----- INPUT

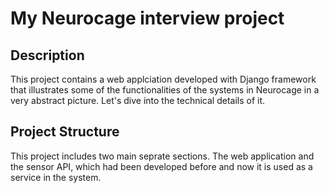 # My Neurocage interview project

## **Description**
This project contains a web applciation developed with Django framework that illustrates some of the functionalities of the systems in Neurocage in a very abstract picture. Let's dive into the technical details of it.

## **Project Structure**
This project includes two main seprate sections. The web application and the sensor API, which had been developed before and now it is used as a service in the system.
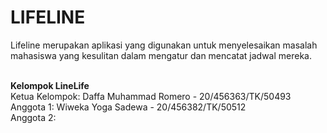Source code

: # LIFELINE
Lifeline merupakan aplikasi yang digunakan untuk menyelesaikan masalah mahasiswa yang kesulitan dalam mengatur dan mencatat jadwal mereka.

<br><b>Kelompok LineLife</b>
<br>Ketua Kelompok: Daffa Muhammad Romero - 20/456363/TK/50493
<br>Anggota 1: Wiweka Yoga Sadewa - 20/456382/TK/50512
<br>Anggota 2: 
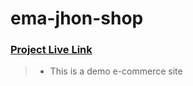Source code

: # ema-jhon-shop
### <a href="https://ema-jhon-react-by-tonmoy.netlify.app/">Project Live Link</a>
> - This is a demo e-commerce site
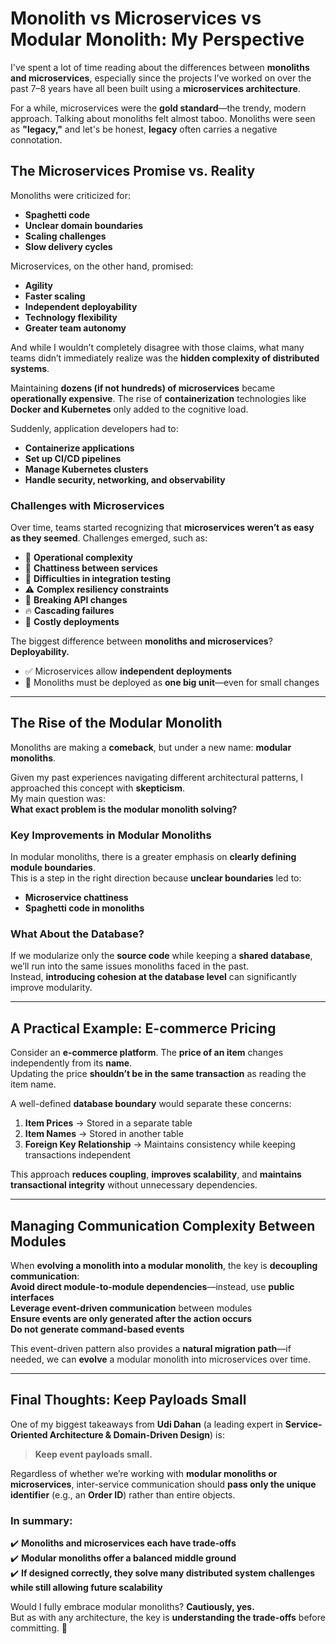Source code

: # **Monolith vs Microservices vs Modular Monolith: My Perspective**

I've spent a lot of time reading about the differences between **monoliths and microservices**, especially since the projects I’ve worked on over the past 7–8 years have all been built using a **microservices architecture**. 

For a while, microservices were the **gold standard**—the trendy, modern approach. Talking about monoliths felt almost taboo. Monoliths were seen as **"legacy,"** and let's be honest, **legacy** often carries a negative connotation.  

## **The Microservices Promise vs. Reality**  

Monoliths were criticized for:  
- **Spaghetti code**  
- **Unclear domain boundaries**  
- **Scaling challenges**  
- **Slow delivery cycles**  

Microservices, on the other hand, promised:  
- **Agility**  
- **Faster scaling**  
- **Independent deployability**  
- **Technology flexibility**  
- **Greater team autonomy**  

And while I wouldn’t completely disagree with those claims, what many teams didn’t immediately realize was the **hidden complexity of distributed systems**.  

Maintaining **dozens (if not hundreds) of microservices** became **operationally expensive**. The rise of **containerization** technologies like **Docker and Kubernetes** only added to the cognitive load.  

Suddenly, application developers had to:  
- **Containerize applications**  
- **Set up CI/CD pipelines**  
- **Manage Kubernetes clusters**  
- **Handle security, networking, and observability**  

### **Challenges with Microservices**  

Over time, teams started recognizing that **microservices weren’t as easy as they seemed**. Challenges emerged, such as:  
- 🚧 **Operational complexity**  
- 🔄 **Chattiness between services**  
- 🧪 **Difficulties in integration testing**  
- ⚠️ **Complex resiliency constraints**  
- 🔗 **Breaking API changes**  
- 🔥 **Cascading failures**  
- 💸 **Costly deployments**  

The biggest difference between **monoliths and microservices**? **Deployability.**  
- ✅ Microservices allow **independent deployments**  
- 🚀 Monoliths must be deployed as **one big unit**—even for small changes  

---

## **The Rise of the Modular Monolith**  

Monoliths are making a **comeback**, but under a new name: **modular monoliths**.  

Given my past experiences navigating different architectural patterns, I approached this concept with **skepticism**.  
My main question was:  
**What exact problem is the modular monolith solving?**  

### **Key Improvements in Modular Monoliths**
In modular monoliths, there is a greater emphasis on **clearly defining module boundaries**.  
This is a step in the right direction because **unclear boundaries** led to:
- **Microservice chattiness**  
- **Spaghetti code in monoliths**  

### **What About the Database?**
If we modularize only the **source code** while keeping a **shared database**, we’ll run into the same issues monoliths faced in the past.  
Instead, **introducing cohesion at the database level** can significantly improve modularity.  

---

## **A Practical Example: E-commerce Pricing**  

Consider an **e-commerce platform**. The **price of an item** changes independently from its **name**.  
Updating the price **shouldn’t be in the same transaction** as reading the item name.  

A well-defined **database boundary** would separate these concerns:  
1. **Item Prices** → Stored in a separate table  
2. **Item Names** → Stored in another table  
3. **Foreign Key Relationship** → Maintains consistency while keeping transactions independent  

This approach **reduces coupling**, **improves scalability**, and **maintains transactional integrity** without unnecessary dependencies.  

---

## **Managing Communication Complexity Between Modules**  

When **evolving a monolith into a modular monolith**, the key is **decoupling communication**:  
**Avoid direct module-to-module dependencies**—instead, use **public interfaces**  
**Leverage event-driven communication** between modules  
**Ensure events are only generated after the action occurs**  
**Do not generate command-based events**  

This event-driven pattern also provides a **natural migration path**—if needed, we can **evolve** a modular monolith into microservices over time.  

---

## **Final Thoughts: Keep Payloads Small**  

One of my biggest takeaways from **Udi Dahan** (a leading expert in **Service-Oriented Architecture & Domain-Driven Design**) is:  

> **Keep event payloads small.**  

Regardless of whether we’re working with **modular monoliths or microservices**, inter-service communication should **pass only the unique identifier** (e.g., an **Order ID**) rather than entire objects.  

### **In summary:**  
✔️ **Monoliths and microservices each have trade-offs**  
✔️ **Modular monoliths offer a balanced middle ground**  
✔️ **If designed correctly, they solve many distributed system challenges while still allowing future scalability**  

Would I fully embrace modular monoliths? **Cautiously, yes.**  
But as with any architecture, the key is **understanding the trade-offs** before committing. 🚀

----------

### PROBLEM STATEMENT
Print exactly the lines above, between the one holding "communication** between modules" and the one holding "balanced middle ground**", inclusive, and nothing besides.

### EXERCISE ANSWER
**Leverage event-driven communication** between modules  
**Ensure events are only generated after the action occurs**  
**Do not generate command-based events**  

This event-driven pattern also provides a **natural migration path**—if needed, we can **evolve** a modular monolith into microservices over time.  

---

## **Final Thoughts: Keep Payloads Small**  

One of my biggest takeaways from **Udi Dahan** (a leading expert in **Service-Oriented Architecture & Domain-Driven Design**) is:  

> **Keep event payloads small.**  

Regardless of whether we’re working with **modular monoliths or microservices**, inter-service communication should **pass only the unique identifier** (e.g., an **Order ID**) rather than entire objects.  

### **In summary:**  
✔️ **Monoliths and microservices each have trade-offs**  
✔️ **Modular monoliths offer a balanced middle ground**  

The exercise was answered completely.